To put it another way, getting to subscription-based streaming was a chicken-or-the-egg situation. You can’t sign people up to a subscription if there is no entertainment to provide them, but you can’t license entertainment without a subscription base. Netflix circumvented this challenge by making streaming a complementary (and complimentary!) service to an existing subscription. And they foresaw this path in 1997 (which is why the company was called Netflix rather than Mailflix.)
Why didn’t other companies that had one half of the requisites make a move? A company like HBO, for instance, had subscribers; a company like ABC-Disney had content. But both would have trouble disrupting themselves for the same reason we have mentioned previously: they would be attacking their value networks. HBO would be ticking off the cable companies that are its major partners; ABC-Disney would be ticking off its current licensees too, but they would also be taking focus away from businesses where they were making comfortable margins. (Eventually, both would make late entries into the streaming market, as a matter of survival: HBO with HBO Now, and ABC-Disney with Hulu.)
At the end of the day, Netflix beat out every major player that had their eye on that space: Apple, YouTube, Tivo, Sony, and others. It wasn’t just an Amanar vault; it was an Amanar vault into just the right thimble of water.

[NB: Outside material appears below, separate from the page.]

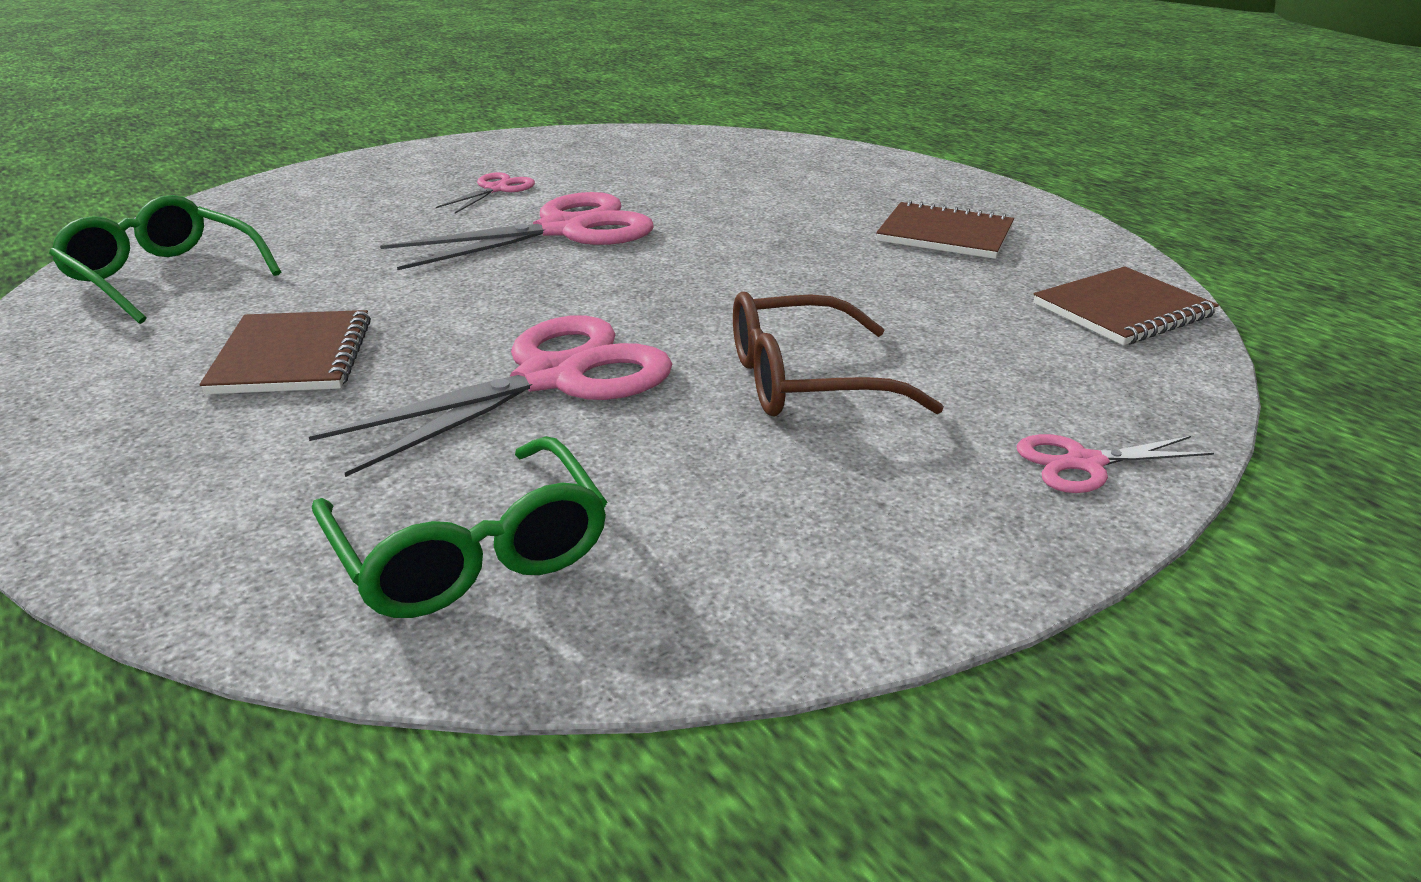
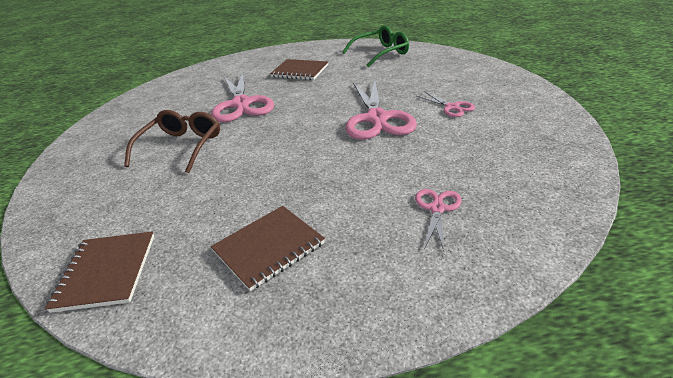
camera: 120 degrees right, 5 degrees up
(470, 553) = (176, 89): green glasses -> none
(1084, 463) = (62, 187): pink scissors -> pink scissors (437, 208)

The interview is also interesting because Andreessen asks Hastings about what the Netflix brand is. Hastings replies that in an era of mass customization, Netflix is whatever you want it to be. It will show you the shows that it thinks you will like, so that no matter who you are you will think: “Netflix gets me.”
If you project this out to the world beyond streaming entertainment, this is an astonishing concept: the death of the fixed brand. To a certain degree, this process has already begun. Big brands know how to market differently to different geographies and ethnic groups. Potentially, the brand personality and promise – even it’s graphic identity – could also be micro-targeted. If you’re posting anti-Trump on Facebook, a beer might bond with you on your blue-state politics, while also being the sort of drink you can take to a deer blind for a red-state customer. There are some parts of the brand that are more difficult to customize: the packaging and the product itself. But in a world where digital is on the ascendancy and mass market channels are on the wane, the customized brand will be an important trend.